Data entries
= = = = = = =
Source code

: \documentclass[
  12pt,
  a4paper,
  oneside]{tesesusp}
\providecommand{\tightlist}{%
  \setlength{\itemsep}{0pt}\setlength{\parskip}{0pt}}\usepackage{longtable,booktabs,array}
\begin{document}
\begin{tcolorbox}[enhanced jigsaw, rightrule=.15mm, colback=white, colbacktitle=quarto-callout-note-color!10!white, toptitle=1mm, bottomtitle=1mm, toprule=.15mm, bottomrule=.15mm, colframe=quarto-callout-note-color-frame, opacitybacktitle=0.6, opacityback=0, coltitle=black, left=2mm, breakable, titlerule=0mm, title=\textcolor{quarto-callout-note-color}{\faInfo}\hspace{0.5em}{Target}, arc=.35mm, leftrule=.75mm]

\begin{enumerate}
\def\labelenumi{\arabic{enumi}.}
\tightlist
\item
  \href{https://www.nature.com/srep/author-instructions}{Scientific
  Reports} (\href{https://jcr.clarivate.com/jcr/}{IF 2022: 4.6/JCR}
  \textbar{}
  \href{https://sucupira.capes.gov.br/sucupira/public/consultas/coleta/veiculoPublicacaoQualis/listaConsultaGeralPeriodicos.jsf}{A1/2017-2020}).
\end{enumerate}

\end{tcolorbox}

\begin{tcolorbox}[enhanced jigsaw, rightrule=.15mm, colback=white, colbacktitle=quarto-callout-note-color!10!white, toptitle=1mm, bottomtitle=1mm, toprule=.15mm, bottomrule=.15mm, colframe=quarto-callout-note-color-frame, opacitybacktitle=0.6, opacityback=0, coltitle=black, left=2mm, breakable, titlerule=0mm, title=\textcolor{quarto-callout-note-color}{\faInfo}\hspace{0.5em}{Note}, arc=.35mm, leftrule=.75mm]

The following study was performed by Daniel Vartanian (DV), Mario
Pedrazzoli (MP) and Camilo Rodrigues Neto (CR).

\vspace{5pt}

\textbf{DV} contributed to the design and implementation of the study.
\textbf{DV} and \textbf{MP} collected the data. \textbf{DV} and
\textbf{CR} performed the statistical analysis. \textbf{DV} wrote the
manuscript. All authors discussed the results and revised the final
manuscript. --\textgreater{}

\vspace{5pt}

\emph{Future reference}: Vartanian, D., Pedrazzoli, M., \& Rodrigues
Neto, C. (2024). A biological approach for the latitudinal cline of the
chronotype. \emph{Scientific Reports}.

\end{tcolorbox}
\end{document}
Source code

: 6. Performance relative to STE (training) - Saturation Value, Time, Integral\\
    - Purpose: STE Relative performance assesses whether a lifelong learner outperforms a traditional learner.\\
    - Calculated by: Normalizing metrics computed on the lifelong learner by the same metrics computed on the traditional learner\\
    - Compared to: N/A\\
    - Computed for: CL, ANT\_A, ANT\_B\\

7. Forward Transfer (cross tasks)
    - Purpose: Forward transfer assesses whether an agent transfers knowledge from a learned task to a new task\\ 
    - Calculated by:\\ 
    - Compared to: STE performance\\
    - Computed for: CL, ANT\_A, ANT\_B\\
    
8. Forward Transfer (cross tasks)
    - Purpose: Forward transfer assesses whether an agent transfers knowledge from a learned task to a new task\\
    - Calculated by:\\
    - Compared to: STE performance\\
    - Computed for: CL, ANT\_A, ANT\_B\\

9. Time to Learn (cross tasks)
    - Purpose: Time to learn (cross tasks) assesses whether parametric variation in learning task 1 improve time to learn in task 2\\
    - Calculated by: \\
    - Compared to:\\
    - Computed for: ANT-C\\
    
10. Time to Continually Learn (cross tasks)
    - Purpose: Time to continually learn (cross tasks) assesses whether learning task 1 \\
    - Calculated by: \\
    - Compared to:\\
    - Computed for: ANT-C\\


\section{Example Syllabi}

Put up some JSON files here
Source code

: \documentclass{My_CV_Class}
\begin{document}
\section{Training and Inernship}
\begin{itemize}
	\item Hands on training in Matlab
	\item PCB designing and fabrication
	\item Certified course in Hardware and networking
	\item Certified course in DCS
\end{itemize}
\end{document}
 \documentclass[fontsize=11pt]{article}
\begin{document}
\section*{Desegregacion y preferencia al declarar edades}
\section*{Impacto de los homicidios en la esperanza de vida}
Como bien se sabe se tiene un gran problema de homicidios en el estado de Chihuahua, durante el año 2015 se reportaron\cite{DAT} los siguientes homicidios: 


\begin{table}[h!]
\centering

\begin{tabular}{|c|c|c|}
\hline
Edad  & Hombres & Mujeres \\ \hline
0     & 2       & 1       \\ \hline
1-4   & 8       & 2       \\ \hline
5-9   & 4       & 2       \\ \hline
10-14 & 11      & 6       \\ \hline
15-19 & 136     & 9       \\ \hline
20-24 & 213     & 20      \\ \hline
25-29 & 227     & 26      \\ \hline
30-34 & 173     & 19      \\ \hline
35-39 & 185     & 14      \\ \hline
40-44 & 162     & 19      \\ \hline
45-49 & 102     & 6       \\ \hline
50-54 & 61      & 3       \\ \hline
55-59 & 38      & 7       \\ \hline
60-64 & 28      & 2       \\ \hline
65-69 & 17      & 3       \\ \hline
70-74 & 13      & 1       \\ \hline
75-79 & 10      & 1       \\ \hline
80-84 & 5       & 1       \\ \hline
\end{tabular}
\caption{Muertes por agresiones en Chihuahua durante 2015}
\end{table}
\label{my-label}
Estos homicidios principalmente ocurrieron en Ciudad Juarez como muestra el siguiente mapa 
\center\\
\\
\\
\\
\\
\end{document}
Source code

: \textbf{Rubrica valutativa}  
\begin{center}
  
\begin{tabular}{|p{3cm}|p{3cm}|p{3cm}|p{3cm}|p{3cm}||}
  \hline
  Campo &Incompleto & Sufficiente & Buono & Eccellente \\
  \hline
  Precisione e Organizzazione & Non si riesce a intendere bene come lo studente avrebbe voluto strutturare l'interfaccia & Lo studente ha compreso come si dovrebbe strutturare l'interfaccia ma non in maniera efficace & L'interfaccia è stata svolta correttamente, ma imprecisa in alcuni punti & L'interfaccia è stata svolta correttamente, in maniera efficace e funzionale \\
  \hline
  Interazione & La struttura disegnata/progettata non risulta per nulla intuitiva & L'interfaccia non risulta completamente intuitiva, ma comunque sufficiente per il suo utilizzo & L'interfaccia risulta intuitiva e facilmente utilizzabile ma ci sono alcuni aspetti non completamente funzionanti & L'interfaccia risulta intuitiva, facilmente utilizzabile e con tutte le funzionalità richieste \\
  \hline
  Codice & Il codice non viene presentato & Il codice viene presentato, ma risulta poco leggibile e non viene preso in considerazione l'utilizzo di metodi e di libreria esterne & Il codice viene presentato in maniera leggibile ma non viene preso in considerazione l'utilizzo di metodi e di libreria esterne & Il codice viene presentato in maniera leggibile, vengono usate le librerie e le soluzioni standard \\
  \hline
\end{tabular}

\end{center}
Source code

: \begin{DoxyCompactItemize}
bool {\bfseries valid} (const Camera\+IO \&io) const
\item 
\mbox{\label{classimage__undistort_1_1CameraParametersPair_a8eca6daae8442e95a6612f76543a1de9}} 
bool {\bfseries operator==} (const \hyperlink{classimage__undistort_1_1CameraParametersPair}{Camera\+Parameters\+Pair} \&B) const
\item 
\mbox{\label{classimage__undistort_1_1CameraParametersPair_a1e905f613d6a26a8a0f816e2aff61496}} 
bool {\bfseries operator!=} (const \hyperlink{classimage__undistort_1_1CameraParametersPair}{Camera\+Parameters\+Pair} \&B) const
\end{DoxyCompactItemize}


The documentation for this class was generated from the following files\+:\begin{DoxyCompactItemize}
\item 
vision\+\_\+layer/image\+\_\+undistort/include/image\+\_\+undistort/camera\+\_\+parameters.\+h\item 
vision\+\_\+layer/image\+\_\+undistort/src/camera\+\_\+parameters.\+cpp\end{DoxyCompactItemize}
= = = = = = =
● **Problem**: Each line of the records with the word "mbox" in it is to be copied.

● **Response to the task**:
\mbox{\label{classimage__undistort_1_1CameraParametersPair_a8eca6daae8442e95a6612f76543a1de9}} 
\mbox{\label{classimage__undistort_1_1CameraParametersPair_a1e905f613d6a26a8a0f816e2aff61496}} 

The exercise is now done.